### Work request A
According to the math teaching text, what did several teachers decide to spend the first week of Math 10 Combined on after attending Dr. Peter Liljedahl's session?
### Work request B
Carry on the math teaching text, starting right after its final sentence.

-- Reading text follows --

Part 1 Students perform the measurements on a photo of a statue, and calculate the ratios requested.  These measurements could be made by printing the picture and physically measuring, or by inserting the picture into GeoGebra and using the software to measure.

Part 2 Students complete the same measurements, either on a provided celebrity photo, or one of their own choice.

Part 3 Students then take their own picture and insert it into GeoGebra.  They can then measure, and check how closely the ratios in their own faces match the Golden Ratio.  Students who are not comfortable using their own pictures can choose other celebrities from the internet. (I didn’t teach Cameron Diaz, but her face is much more likely to be beautiful using this test than my own…)

The complete student package in Word format is available for download here.

I saw this episode of Seinfeld a couple of days ago.  Now that my WCYDWT radar is finely tuned, I realized that it would be a good clip to show in a Math 10-3 class in the unit on rate and ratios.  I know it’s a little dated (who would use a Wizard now?), but it’s still one of my favorite shows.  Click on Morty to play the clip.

The one question kids need to ask will be apparent to them, but the math will be tricky for Math 10-3 students.  In the end, it’s still not a particularly compelling problem, but maybe this is a better way of presenting it to students.

## Favorite Problems

After attending a session on our revised curriculum by Dr. Peter Liljedahl, several teachers have told me that they have been inspired to spend the first week of Math 10 Combined on  establishing collaborative and problem solving practices in their classrooms.  Since we will be teaching math in a different manner than teachers and students are used to, it is important to create a safe environment in which students can explore and construct meaning through rich problems.

The idea that we will spend the first week on processes and exploration, rather than on checking off the first few curricular outcomes is frightening to some teachers.  Several have asked me what types of problems they should give students during that first week.  Below are three of my favorites.  They have loose curricular fit, but all allow for rich discussion, debate, exploration and invite multiple methods of solution.  The idea is to throw these out to students before any teaching has happened, and allow them to use any method they can to solve them.  Feel free to give me feedback, and share your own favorite problems.

-- Reading text concluded --
-- Source data follows --

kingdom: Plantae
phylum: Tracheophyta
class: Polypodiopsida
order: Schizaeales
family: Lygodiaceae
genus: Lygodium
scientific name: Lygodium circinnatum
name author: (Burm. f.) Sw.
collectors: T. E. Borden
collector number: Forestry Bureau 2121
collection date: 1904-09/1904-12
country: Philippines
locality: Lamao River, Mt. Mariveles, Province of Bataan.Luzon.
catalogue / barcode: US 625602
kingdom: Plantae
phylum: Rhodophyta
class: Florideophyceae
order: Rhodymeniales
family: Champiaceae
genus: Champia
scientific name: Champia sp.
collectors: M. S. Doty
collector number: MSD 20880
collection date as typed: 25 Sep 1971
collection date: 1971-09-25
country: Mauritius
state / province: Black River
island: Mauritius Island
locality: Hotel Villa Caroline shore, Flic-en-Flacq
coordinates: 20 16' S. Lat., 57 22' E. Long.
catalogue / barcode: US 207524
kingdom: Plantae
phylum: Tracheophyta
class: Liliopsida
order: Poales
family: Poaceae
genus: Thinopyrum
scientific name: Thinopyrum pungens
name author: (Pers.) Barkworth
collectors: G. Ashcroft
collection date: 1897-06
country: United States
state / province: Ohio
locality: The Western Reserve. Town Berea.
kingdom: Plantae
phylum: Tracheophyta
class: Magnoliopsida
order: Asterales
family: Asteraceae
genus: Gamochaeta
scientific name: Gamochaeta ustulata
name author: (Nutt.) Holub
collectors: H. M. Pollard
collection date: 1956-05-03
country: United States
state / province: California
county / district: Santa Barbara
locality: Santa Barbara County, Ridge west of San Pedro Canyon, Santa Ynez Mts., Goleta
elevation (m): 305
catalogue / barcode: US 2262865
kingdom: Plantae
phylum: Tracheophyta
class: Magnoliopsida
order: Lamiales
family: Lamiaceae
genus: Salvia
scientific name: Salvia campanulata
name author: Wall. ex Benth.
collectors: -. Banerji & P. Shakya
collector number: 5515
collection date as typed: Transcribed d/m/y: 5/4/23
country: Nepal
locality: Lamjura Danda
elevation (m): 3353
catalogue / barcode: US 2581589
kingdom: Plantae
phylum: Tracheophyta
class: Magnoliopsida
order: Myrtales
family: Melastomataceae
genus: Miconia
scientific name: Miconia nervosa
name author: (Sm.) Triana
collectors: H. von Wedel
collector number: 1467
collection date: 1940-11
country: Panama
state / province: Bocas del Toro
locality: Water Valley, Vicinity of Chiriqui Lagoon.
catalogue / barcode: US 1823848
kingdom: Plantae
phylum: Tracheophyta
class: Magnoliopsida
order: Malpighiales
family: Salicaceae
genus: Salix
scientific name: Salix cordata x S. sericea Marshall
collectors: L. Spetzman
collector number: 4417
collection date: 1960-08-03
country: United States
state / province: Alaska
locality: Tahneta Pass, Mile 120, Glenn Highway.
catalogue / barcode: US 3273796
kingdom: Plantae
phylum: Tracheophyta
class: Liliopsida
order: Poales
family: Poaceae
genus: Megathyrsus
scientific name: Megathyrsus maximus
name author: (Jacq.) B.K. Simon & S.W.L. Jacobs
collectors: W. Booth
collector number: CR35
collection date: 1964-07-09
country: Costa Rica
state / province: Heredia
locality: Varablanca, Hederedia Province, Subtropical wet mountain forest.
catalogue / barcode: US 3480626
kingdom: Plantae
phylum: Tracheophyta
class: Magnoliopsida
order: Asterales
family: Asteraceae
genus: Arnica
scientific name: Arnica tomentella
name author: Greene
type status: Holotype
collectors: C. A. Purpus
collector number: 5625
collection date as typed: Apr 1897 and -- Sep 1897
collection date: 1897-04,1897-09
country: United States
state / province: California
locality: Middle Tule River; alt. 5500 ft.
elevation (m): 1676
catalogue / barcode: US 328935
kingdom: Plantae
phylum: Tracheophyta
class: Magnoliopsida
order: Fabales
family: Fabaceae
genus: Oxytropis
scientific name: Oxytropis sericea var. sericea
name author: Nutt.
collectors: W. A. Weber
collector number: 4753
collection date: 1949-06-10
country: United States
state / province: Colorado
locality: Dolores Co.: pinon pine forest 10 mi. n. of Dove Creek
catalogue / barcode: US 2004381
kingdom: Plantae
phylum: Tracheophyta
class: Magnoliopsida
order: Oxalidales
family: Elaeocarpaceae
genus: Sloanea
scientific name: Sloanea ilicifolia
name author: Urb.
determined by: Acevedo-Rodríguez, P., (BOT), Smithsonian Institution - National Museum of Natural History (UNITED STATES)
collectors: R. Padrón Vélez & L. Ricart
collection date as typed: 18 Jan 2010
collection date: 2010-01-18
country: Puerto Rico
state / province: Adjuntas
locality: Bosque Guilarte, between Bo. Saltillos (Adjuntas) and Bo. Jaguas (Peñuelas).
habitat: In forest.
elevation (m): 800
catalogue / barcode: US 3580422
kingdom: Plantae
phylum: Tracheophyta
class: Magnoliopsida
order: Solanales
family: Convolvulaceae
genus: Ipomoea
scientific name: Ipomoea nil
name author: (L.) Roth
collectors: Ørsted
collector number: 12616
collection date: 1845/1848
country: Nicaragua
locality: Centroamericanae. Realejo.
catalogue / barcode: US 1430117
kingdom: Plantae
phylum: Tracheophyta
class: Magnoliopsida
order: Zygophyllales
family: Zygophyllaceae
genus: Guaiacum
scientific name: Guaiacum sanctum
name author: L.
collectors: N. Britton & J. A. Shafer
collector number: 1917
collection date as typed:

-- Source data concluded --

### Written response A
Establishing collaborative and problem solving practices in their classrooms.

### Written response B
Problem 1 Fred’s aunt is twice as old as Fred was when she was as old as Fred is now.  How old is Fred and how old is his aunt?

Problem 2 Three businessmen check into a hotel (in the olden days, when hotels were cheaper).  The desk clerk charged them \$30, so they each paid \$10.  Later on, the desk clerk realized he had made a mistake, and the room charge should only have been \$25.  The desk clerk sent a bellboy up to the room with \$5 change.  Unsure how to divide the \$5 evenly among the three men, the bellboy gave each man \$1 back, and kept \$2 for himself.  Now each man has paid \$9, for a total of \$27.  The bellboy has \$2 which brings the total money up to \$29.  But the men originally paid \$30.  Where is the missing dollar?

Problem 3 – The Jail Cell Problem In a prison, there are 100 cells numbered 1 to 100.  On day 1, a guard turns the key in all 100, unlocking them.  On day 2, the guard turns the key in all the even-numbered cells, thereby locking them.  On day 3, the guard turns the key in all the cells numbered with multiples of 3, thereby altering their state.  For example, if the cell was unlocked, he locks it.  If it was locked, he unlocks it.  On day 4, he turns the key in all the cells that are numbered with multiples of 4, thereby changing their state.  He continues this process for 100 days, at which time all the prisoners in unlocked cells are set free.  Which prisoners are set free?